YOUR OBJECTIVE
Return the lines of the data below without any change, starting at the first line and ending at the line that contains "family: Flatidae", with both of those lines included.

Collected data entries
+ + +
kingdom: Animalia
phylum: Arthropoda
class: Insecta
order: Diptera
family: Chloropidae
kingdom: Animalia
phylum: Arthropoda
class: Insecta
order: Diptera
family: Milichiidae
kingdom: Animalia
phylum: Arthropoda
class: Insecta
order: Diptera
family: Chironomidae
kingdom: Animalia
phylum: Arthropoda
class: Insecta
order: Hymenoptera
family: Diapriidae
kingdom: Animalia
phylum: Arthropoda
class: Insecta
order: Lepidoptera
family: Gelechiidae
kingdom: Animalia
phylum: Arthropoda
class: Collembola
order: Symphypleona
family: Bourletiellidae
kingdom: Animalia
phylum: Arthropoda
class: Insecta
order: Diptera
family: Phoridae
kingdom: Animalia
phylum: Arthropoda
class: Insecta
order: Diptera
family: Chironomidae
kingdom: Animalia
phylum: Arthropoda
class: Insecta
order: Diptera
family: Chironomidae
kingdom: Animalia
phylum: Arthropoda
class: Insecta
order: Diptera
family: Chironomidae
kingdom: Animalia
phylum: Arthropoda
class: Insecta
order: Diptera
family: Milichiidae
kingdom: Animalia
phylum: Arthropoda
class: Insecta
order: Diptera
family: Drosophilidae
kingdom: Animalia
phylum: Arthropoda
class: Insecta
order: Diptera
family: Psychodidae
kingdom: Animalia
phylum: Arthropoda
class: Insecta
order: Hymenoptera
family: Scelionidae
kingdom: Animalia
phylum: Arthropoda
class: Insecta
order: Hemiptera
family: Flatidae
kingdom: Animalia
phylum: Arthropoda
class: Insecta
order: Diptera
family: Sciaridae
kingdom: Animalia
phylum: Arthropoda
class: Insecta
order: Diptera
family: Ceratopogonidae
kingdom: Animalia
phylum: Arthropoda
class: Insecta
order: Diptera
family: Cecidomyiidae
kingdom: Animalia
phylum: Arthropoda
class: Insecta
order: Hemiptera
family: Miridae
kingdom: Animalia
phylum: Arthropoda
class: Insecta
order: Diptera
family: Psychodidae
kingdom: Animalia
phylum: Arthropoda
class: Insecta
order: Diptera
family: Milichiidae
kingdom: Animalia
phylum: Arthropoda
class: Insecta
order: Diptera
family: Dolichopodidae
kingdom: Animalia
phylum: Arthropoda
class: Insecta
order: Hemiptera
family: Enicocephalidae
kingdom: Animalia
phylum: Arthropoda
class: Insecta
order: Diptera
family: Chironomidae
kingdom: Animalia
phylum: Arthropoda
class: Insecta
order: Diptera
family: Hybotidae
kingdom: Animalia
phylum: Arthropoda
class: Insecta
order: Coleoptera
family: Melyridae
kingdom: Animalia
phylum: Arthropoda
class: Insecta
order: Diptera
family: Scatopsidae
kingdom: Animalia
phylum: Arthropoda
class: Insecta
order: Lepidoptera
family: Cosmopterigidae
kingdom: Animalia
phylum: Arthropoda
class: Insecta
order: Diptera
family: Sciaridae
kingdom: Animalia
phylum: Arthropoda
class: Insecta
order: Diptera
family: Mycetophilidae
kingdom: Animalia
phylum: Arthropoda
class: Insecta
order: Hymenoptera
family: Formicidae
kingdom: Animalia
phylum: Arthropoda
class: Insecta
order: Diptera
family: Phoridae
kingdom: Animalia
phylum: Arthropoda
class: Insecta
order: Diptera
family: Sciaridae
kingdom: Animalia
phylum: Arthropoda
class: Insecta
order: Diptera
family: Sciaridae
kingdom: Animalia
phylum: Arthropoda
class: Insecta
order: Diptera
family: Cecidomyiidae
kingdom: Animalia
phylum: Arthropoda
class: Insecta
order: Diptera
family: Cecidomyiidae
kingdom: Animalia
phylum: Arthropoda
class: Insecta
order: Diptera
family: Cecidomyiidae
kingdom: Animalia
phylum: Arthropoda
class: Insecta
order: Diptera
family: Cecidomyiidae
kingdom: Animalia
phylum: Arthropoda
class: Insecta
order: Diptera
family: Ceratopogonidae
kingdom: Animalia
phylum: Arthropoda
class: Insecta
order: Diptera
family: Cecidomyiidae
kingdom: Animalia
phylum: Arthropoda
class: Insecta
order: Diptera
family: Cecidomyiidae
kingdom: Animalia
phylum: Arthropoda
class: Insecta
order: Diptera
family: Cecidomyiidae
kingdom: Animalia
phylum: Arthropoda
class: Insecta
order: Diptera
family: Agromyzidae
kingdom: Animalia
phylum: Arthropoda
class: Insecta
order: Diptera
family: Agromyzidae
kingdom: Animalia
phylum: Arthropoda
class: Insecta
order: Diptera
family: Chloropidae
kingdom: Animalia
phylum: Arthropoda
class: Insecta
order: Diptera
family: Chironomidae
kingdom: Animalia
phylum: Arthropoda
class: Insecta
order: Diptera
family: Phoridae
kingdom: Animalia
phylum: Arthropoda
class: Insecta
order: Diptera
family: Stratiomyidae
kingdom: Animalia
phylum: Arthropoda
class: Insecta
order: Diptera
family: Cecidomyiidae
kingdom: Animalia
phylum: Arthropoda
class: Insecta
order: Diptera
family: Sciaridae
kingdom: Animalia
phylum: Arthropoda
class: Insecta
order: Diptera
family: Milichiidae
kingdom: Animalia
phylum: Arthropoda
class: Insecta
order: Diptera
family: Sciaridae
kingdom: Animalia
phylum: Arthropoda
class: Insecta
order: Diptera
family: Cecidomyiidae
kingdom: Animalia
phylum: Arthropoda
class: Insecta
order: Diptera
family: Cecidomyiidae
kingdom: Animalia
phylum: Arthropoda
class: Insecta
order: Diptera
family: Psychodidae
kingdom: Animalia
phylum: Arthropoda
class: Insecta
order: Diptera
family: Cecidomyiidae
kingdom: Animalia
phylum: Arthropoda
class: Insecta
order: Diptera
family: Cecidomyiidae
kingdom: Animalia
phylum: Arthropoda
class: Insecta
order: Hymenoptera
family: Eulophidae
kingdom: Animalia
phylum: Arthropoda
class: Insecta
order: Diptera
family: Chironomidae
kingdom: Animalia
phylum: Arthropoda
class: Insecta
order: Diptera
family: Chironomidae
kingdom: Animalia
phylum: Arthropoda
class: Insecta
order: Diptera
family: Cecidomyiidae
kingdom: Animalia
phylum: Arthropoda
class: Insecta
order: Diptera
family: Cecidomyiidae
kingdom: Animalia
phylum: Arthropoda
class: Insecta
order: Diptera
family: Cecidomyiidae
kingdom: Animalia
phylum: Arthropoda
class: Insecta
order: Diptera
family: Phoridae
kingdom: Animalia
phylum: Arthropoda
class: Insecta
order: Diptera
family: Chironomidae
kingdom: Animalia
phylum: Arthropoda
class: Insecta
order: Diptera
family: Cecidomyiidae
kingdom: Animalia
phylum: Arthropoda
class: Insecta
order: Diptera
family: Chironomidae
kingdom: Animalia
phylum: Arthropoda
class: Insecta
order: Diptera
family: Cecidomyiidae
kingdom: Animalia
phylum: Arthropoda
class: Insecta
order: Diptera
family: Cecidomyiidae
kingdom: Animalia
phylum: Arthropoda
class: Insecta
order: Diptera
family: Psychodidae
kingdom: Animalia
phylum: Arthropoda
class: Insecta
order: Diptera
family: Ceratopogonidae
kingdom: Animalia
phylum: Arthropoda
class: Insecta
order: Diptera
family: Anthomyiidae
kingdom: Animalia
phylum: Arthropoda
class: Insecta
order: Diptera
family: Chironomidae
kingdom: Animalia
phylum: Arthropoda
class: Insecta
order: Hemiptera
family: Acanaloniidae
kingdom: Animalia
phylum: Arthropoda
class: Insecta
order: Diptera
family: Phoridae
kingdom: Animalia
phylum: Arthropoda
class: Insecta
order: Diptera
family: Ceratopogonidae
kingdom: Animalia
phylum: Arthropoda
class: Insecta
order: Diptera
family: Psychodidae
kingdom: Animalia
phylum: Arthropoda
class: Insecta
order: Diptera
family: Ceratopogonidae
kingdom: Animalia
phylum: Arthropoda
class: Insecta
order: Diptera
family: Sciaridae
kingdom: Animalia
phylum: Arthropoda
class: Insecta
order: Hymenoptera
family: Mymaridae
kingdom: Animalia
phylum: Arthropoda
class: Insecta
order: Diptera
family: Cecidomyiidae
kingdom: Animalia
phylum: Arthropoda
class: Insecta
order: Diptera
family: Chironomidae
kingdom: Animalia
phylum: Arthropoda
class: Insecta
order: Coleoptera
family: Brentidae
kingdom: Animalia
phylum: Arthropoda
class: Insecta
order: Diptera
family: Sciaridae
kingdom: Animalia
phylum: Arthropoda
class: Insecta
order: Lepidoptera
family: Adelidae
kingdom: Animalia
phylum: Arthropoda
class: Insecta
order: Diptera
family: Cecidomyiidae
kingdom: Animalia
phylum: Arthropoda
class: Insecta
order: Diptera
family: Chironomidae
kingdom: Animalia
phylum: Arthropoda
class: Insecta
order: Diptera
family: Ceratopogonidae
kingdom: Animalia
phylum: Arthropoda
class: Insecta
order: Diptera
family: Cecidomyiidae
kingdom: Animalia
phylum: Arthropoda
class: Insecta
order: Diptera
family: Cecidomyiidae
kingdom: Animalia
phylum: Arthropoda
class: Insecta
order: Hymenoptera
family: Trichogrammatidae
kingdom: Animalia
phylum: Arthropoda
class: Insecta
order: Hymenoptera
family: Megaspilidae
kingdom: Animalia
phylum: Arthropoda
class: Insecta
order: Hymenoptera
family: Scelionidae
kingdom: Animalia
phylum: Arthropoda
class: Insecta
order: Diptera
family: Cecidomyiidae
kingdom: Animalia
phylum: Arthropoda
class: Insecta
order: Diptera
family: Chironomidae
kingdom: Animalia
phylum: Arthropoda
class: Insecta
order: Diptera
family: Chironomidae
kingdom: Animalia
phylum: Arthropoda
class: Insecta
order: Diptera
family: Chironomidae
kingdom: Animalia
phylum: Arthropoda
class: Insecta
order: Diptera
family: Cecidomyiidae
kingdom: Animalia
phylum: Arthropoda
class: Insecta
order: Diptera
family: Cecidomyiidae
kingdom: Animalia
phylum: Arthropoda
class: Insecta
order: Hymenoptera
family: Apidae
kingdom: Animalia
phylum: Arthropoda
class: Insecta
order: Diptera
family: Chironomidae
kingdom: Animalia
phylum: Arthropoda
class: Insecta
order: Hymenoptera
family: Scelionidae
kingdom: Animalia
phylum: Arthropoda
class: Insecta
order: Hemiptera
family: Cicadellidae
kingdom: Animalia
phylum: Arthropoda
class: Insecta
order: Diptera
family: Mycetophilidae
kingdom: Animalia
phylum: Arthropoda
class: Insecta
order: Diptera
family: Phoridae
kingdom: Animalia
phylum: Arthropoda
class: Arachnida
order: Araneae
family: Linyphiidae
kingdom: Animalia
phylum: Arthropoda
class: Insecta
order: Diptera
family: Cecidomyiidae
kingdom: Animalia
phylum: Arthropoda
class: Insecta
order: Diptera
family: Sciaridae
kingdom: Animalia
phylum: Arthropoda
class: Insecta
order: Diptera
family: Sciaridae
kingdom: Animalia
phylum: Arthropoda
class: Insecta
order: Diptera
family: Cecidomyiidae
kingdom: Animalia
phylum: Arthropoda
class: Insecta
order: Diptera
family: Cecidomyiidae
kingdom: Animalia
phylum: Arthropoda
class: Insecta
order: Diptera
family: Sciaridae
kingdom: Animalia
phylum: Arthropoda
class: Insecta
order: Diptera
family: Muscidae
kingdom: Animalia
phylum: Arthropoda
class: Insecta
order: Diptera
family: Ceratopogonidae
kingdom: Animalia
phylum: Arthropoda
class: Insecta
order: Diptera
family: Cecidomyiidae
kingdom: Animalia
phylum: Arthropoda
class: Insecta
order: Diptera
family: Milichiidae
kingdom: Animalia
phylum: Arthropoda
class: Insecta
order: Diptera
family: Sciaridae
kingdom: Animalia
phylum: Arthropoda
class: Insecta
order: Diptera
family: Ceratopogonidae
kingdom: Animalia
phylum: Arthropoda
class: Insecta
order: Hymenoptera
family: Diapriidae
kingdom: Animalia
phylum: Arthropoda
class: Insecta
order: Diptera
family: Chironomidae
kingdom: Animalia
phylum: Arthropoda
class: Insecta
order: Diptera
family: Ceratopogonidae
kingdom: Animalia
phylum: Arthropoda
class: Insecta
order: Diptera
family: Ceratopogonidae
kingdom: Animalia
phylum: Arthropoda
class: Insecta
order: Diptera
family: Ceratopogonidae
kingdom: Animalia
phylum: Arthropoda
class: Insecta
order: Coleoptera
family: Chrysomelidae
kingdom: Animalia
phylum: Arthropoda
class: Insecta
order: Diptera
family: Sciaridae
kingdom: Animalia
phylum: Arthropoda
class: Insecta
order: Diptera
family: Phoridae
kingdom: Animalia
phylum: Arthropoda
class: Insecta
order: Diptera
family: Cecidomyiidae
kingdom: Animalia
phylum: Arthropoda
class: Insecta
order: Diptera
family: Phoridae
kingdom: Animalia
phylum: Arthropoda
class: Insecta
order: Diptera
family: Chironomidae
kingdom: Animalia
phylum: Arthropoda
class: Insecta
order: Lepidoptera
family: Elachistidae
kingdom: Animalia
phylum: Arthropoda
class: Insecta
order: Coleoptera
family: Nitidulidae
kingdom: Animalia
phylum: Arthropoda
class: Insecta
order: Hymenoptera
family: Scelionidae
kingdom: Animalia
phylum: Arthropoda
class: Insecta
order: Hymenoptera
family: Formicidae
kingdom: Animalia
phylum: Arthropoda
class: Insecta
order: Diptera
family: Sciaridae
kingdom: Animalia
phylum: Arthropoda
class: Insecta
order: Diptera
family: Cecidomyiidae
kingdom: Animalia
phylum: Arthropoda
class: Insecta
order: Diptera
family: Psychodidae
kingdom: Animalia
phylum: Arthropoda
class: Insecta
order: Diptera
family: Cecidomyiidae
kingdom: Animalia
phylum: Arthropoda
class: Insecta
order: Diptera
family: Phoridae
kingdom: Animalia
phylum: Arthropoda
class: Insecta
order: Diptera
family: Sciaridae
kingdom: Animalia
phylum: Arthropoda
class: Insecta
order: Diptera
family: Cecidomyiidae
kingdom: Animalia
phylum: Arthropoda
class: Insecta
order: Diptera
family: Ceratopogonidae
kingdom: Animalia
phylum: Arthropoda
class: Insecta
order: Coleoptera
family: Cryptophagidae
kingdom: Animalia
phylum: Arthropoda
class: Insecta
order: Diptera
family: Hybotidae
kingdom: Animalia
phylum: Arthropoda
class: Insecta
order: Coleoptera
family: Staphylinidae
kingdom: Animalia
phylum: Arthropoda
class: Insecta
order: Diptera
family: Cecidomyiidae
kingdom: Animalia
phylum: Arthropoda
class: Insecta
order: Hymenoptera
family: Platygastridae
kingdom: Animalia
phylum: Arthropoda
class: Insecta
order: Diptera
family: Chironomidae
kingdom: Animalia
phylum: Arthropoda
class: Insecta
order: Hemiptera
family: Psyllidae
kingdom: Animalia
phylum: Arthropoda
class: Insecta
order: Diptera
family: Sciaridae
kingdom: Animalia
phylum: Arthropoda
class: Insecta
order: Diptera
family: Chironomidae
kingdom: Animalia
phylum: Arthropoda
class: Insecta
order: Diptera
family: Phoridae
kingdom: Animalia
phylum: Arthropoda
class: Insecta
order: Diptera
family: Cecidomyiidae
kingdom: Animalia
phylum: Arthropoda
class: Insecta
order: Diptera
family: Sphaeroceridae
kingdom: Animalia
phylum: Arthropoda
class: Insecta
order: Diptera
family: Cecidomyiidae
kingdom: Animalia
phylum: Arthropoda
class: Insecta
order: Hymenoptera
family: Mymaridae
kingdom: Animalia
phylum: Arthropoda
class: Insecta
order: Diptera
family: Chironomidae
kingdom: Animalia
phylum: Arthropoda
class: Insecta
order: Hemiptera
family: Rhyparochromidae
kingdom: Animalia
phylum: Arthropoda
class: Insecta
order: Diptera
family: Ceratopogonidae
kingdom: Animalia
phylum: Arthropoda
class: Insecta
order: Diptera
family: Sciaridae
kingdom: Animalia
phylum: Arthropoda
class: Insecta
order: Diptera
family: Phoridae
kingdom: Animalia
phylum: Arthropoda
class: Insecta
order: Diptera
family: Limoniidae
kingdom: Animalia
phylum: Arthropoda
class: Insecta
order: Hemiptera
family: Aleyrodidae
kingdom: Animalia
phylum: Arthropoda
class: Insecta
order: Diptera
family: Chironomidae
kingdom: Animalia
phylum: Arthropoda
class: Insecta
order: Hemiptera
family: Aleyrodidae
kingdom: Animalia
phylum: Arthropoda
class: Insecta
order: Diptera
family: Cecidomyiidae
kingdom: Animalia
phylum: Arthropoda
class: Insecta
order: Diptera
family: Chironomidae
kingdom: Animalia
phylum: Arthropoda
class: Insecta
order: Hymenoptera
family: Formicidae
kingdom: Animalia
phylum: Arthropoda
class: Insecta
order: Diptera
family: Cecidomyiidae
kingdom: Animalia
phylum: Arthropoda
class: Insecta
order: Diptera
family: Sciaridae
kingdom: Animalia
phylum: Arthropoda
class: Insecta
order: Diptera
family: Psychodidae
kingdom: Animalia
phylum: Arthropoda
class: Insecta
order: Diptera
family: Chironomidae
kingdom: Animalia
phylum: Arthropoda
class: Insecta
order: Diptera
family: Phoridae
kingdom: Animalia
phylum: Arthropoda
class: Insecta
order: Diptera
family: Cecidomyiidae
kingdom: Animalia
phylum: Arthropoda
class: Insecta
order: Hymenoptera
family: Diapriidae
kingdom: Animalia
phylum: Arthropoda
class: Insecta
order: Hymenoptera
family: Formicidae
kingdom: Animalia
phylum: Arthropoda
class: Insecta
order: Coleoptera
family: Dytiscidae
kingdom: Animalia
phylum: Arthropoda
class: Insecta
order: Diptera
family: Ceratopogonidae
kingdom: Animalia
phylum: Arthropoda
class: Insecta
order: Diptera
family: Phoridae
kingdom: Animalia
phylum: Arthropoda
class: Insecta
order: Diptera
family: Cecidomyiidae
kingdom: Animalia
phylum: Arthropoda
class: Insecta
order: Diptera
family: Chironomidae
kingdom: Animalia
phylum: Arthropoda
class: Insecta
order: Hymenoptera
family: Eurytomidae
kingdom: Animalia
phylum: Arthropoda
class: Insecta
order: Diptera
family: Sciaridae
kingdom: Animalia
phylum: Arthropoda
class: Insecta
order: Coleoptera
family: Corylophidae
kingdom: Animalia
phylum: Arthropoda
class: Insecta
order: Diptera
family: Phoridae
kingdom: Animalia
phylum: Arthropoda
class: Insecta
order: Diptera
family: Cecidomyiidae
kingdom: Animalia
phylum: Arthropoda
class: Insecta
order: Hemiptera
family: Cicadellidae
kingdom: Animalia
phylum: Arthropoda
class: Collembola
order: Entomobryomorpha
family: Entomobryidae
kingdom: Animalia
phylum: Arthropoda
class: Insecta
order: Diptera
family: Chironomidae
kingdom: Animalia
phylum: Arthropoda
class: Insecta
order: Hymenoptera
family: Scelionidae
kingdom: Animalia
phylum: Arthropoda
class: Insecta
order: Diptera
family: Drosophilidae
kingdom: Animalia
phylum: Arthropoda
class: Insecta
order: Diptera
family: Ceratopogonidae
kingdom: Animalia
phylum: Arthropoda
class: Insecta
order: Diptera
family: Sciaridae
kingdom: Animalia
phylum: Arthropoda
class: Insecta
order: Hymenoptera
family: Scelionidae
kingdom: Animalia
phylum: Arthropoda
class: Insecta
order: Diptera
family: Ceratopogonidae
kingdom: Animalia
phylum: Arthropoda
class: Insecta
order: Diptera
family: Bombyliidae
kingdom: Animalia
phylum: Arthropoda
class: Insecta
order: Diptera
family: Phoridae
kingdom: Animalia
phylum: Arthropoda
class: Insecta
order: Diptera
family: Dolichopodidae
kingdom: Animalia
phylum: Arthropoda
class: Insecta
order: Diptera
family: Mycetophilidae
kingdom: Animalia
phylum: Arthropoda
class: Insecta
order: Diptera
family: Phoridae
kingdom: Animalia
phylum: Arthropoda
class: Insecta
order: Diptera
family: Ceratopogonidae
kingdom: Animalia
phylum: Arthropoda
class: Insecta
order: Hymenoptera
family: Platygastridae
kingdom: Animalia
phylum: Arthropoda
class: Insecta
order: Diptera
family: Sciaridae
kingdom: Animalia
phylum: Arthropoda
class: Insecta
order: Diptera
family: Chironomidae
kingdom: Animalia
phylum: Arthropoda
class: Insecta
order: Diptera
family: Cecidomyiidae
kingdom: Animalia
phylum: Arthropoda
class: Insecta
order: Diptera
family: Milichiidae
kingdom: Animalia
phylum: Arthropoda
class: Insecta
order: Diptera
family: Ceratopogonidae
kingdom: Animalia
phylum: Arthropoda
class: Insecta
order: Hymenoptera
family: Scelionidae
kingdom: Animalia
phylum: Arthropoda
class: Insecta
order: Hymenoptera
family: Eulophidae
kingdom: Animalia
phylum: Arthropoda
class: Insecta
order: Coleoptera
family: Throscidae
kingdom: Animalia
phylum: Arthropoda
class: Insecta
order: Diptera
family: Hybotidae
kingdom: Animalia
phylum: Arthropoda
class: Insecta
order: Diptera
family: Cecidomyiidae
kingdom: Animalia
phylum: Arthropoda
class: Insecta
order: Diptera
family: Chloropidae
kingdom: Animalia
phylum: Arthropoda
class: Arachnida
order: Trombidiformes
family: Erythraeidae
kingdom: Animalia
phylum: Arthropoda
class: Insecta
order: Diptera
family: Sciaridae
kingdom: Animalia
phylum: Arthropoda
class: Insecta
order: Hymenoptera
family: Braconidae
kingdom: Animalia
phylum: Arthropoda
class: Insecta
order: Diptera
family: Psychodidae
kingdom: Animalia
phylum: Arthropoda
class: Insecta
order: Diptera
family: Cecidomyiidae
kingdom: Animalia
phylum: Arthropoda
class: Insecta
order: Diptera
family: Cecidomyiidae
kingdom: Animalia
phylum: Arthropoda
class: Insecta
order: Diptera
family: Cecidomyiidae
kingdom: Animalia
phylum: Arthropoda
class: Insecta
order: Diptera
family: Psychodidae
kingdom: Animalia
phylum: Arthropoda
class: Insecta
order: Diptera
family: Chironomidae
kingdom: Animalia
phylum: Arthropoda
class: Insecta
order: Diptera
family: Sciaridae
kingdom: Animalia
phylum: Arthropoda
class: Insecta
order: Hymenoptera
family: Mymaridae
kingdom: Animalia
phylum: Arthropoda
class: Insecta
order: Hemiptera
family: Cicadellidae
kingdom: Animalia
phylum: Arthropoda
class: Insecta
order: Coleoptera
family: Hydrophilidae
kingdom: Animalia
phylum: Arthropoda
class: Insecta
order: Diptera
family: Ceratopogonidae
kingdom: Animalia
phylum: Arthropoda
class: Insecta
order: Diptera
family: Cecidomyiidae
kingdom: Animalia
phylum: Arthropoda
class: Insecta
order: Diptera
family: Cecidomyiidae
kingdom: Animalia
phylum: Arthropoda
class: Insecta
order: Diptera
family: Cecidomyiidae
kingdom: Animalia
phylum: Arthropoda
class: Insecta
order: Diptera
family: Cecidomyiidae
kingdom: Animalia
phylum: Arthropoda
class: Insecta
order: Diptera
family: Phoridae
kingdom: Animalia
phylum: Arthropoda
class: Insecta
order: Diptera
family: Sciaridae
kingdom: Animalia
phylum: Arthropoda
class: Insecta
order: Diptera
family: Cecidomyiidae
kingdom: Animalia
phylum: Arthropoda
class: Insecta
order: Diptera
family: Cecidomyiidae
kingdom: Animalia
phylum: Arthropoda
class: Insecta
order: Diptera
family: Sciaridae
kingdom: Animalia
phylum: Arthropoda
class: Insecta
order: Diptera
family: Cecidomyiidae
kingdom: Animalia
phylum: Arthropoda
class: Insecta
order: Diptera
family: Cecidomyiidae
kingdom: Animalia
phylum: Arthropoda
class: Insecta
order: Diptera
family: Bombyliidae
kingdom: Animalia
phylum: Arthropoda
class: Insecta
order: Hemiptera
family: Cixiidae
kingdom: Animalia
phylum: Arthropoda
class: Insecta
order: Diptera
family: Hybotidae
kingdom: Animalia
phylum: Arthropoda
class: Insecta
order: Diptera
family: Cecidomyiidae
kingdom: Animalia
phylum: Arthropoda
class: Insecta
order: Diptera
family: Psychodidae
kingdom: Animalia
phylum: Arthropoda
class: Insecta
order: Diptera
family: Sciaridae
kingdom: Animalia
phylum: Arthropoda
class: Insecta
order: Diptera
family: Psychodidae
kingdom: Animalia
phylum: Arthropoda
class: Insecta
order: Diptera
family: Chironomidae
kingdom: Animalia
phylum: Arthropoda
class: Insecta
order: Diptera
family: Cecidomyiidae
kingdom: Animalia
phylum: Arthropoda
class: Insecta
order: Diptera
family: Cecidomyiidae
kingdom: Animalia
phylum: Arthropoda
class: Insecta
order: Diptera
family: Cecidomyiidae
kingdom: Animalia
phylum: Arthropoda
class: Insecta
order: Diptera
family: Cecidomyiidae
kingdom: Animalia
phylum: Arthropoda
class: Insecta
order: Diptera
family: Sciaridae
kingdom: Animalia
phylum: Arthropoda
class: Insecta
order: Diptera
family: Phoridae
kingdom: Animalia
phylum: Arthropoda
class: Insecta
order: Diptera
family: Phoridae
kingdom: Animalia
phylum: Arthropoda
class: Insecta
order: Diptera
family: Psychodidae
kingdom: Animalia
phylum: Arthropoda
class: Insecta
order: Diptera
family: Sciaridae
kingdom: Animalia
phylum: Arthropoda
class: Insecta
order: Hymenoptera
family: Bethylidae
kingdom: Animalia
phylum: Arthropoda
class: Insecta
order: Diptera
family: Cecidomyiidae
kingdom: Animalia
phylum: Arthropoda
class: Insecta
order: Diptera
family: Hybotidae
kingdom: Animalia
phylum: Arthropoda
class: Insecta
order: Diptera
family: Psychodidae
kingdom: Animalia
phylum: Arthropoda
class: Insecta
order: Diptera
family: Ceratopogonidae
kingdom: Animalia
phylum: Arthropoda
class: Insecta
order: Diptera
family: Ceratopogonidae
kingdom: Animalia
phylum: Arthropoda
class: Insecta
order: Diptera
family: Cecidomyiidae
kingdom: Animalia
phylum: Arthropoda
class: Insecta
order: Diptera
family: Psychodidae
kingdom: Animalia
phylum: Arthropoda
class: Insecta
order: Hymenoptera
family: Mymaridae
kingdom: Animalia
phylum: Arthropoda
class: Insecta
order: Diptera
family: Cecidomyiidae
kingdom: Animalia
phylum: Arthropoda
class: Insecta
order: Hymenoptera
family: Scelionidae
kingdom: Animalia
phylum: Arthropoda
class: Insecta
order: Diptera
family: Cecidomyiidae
+ + +
PROBLEM SOLUTION
kingdom: Animalia
phylum: Arthropoda
class: Insecta
order: Diptera
family: Chloropidae
kingdom: Animalia
phylum: Arthropoda
class: Insecta
order: Diptera
family: Milichiidae
kingdom: Animalia
phylum: Arthropoda
class: Insecta
order: Diptera
family: Chironomidae
kingdom: Animalia
phylum: Arthropoda
class: Insecta
order: Hymenoptera
family: Diapriidae
kingdom: Animalia
phylum: Arthropoda
class: Insecta
order: Lepidoptera
family: Gelechiidae
kingdom: Animalia
phylum: Arthropoda
class: Collembola
order: Symphypleona
family: Bourletiellidae
kingdom: Animalia
phylum: Arthropoda
class: Insecta
order: Diptera
family: Phoridae
kingdom: Animalia
phylum: Arthropoda
class: Insecta
order: Diptera
family: Chironomidae
kingdom: Animalia
phylum: Arthropoda
class: Insecta
order: Diptera
family: Chironomidae
kingdom: Animalia
phylum: Arthropoda
class: Insecta
order: Diptera
family: Chironomidae
kingdom: Animalia
phylum: Arthropoda
class: Insecta
order: Diptera
family: Milichiidae
kingdom: Animalia
phylum: Arthropoda
class: Insecta
order: Diptera
family: Drosophilidae
kingdom: Animalia
phylum: Arthropoda
class: Insecta
order: Diptera
family: Psychodidae
kingdom: Animalia
phylum: Arthropoda
class: Insecta
order: Hymenoptera
family: Scelionidae
kingdom: Animalia
phylum: Arthropoda
class: Insecta
order: Hemiptera
family: Flatidae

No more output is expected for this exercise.